SINGAPORE (ANN/THE STRAITS TIMES) – In 2023, approximately 13 per cent of scams examined by the Cyber Security Agency of Singapore (CSA) were likely created using artificial intelligence (AI).
This suggests that scams are becoming more sophisticated, despite the overall number of cyber threats remaining stable or decreasing compared to 2022.
This marks the first instance where the agency has reported on the use of AI in phishing scams.
Phishing scams, which deceive victims into divulging passwords or other sensitive data to gain access to banking or corporate accounts, saw a 52 per cent decline, with 4,100 cases reported.
These findings were detailed in CSA’s annual Singapore Cyber Landscape 2023 report, released on July 30.
Infected infrastructure, such as computers hacked through malware or coordinated cyber attacks, fell 14 per cent to 70,200 systems.
The number of defaced websites dipped 68 per cent to 108 websites.
The number of ransomware attacks, where crooks release malware designed to deny an organisation access to its systems unless it pays a ransom, was unchanged at 132 incidents reported.
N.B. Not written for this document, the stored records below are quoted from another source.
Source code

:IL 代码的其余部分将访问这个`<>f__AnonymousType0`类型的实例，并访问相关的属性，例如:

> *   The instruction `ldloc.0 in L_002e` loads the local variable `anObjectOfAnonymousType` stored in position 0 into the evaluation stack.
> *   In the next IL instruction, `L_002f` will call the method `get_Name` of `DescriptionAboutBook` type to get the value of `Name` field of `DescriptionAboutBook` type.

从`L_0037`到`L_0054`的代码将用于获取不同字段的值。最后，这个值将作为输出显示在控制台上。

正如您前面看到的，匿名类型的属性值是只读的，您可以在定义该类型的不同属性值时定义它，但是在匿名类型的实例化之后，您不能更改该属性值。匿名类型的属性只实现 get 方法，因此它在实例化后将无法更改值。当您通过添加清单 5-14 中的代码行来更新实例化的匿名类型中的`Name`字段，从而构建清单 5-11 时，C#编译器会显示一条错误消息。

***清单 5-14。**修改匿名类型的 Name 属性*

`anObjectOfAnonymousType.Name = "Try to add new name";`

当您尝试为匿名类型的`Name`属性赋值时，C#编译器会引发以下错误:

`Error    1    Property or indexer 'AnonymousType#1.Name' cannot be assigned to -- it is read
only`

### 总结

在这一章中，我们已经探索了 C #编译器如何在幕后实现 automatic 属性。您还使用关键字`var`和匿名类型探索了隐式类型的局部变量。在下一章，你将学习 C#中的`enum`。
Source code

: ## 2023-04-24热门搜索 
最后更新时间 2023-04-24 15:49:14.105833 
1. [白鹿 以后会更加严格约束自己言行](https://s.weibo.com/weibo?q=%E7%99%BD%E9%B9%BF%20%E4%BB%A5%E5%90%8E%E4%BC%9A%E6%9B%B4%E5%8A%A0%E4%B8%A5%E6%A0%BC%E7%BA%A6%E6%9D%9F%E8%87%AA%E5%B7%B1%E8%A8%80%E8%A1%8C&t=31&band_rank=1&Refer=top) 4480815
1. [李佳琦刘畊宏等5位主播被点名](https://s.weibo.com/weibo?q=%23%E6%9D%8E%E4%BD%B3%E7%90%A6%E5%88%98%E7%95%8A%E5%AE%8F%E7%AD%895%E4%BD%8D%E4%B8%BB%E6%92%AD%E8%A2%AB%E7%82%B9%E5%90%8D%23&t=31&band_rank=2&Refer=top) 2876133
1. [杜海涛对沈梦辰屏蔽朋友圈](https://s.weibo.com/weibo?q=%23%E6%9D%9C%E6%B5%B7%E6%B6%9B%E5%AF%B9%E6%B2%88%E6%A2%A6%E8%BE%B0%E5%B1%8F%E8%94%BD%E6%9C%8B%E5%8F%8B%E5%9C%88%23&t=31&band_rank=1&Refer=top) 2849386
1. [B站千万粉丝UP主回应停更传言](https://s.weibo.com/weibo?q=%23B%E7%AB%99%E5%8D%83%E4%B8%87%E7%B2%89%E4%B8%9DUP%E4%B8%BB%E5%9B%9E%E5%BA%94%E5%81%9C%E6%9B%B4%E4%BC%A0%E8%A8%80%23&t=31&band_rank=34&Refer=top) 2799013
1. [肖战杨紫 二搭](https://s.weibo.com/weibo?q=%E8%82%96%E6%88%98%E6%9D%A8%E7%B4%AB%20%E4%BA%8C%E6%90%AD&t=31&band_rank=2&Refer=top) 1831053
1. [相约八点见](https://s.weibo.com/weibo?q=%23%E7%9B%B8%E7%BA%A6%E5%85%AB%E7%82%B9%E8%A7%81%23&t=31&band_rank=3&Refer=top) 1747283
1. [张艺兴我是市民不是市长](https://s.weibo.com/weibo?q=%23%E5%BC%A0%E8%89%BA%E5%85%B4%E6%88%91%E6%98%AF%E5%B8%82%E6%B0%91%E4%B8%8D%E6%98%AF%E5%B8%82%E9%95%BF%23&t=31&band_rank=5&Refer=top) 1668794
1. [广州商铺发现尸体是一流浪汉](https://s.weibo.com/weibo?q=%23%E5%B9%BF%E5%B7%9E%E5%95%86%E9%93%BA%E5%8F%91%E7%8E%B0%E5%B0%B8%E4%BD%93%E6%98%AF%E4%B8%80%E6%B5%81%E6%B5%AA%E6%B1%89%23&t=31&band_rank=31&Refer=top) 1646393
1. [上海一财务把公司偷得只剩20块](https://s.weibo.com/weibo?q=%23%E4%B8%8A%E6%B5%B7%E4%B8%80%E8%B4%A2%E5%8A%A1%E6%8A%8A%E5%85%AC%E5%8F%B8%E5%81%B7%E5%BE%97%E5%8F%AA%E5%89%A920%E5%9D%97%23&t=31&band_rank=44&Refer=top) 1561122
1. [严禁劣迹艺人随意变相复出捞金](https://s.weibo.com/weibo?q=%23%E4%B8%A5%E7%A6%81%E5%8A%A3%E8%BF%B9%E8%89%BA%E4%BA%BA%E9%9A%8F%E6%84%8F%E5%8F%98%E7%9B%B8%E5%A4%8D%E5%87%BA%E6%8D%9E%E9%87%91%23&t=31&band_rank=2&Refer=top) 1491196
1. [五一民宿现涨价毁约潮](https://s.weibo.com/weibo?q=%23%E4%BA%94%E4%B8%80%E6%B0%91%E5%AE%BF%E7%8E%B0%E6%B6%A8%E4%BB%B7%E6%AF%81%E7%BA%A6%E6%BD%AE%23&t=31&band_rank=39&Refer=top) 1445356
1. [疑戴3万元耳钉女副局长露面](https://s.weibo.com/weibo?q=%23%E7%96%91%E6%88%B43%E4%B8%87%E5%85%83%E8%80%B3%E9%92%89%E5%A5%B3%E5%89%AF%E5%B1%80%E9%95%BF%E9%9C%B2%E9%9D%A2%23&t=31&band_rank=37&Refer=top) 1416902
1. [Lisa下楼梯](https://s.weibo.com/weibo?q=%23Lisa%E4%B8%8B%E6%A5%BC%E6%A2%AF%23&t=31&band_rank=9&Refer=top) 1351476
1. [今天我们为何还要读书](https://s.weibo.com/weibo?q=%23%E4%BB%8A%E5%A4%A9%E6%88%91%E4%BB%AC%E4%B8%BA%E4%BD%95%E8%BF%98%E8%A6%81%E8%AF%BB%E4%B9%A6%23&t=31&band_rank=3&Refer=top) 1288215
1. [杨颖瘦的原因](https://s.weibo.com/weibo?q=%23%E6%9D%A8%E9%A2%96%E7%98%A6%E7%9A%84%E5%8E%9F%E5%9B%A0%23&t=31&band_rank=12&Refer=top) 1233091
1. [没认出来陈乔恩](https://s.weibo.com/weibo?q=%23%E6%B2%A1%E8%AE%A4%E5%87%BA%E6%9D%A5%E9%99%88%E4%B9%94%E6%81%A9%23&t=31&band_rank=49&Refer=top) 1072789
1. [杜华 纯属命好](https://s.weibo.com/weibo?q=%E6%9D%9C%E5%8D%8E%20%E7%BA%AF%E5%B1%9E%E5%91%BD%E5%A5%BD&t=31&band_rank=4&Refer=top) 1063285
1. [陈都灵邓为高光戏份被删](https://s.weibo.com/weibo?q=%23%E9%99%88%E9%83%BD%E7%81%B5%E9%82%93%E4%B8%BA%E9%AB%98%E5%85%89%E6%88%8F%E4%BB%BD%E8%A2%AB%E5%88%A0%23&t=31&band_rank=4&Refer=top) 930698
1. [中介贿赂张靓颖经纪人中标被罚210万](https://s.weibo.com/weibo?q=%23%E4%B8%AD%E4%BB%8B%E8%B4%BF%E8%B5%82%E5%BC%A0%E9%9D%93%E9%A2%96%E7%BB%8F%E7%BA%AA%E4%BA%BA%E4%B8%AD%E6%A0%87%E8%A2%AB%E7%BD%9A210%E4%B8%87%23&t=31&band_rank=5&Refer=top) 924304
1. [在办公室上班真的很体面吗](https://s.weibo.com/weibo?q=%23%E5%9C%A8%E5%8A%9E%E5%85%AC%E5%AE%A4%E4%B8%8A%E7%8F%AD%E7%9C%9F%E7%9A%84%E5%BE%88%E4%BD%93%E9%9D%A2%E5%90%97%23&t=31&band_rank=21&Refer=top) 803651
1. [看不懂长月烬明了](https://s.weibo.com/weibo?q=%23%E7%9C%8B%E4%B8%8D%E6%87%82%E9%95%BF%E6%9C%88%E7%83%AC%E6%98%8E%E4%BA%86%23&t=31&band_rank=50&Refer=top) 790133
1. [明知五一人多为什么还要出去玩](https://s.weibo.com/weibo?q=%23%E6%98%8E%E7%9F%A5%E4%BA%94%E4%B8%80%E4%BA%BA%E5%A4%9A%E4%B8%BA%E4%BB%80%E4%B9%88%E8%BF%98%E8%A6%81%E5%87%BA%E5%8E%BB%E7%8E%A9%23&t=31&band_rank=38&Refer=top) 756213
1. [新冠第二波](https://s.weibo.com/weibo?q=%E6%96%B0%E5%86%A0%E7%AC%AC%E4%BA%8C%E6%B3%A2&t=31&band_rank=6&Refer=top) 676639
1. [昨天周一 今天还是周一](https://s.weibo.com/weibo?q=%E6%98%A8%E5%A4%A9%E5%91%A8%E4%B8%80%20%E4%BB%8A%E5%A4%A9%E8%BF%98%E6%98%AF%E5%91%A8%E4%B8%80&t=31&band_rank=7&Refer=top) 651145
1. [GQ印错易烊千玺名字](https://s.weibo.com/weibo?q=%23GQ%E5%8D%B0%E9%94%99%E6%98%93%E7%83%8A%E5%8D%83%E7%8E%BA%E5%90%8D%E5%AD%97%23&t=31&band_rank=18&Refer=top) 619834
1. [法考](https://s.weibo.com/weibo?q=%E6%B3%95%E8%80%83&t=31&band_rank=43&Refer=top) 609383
This figure remained high, CSA added.
The drop in phishing cases reported is consistent with the police’s statistics for scams in 2023, which recorded 5,938 phishing scams amounting to SGD14.2 million in losses, compared with 7,079 cases in 2022.
“For the first time in five years, the total amount lost to scams had declined,” said CSA chief executive David Koh, who added that this could be due to new anti-scam measures rolled out by major banks, such as anti-malware measures to combat a surge in malware scams that caused more than SGD34 million in losses in 2023.
These measures block banking apps when suspicious apps are detected on the same device.
CSA said that while the overall attempts fell, the numbers come amid a sharp spike in phishing scams globally and are likely the “tip of the iceberg, with the majority of phishing attempts likely going unreported”.
The number of cases reported to CSA is still about 30 per cent higher than that in 2021, it added.
The agency worked with partners to study the content of phishing emails from 2023 using AI-content detection tools.
It found that at least five e-mails among 40 real-life samples that were flagged to CSA’s Singapore Cyber Emergency Response Team showed signs of AI-generated content, such as near-perfect language and a better flow of logic.
While there are no tools that can identify AI-generated content with full certainty, the tools that are trained on large language models can be helpful towards identifying whether there are elements that were likely AI-written, CSA said.
Generative-AI chatbots like ChatGPT – the use of which exploded globally in 2023 – have likely fuelled the production of phishing emails at scale, and scams will only get more convincing, said CSA.
This development and the rising threat of deepfake voice messaging that uses AI to mimic the sound of real people speaking can make scams wholly convincing.
Visually, phishing scams are also beginning to look more convincing as fraudsters are able to mimic more closely the appearance of genuine emails, such as those from the Inland Revenue Authority of Singapore.
Scammers are increasingly using “.com” links in scam websites, which help make them look more legitimate.
CSA said it is reviewing how it can use AI to enhance Singapore’s cyber defence, programming the technology to detect abnormal behavioural patterns and process large volumes of intel to help analysts spot scams more effectively.
It urged organisations to review their cyber-security policies and conduct simulated phishing exercises for employees.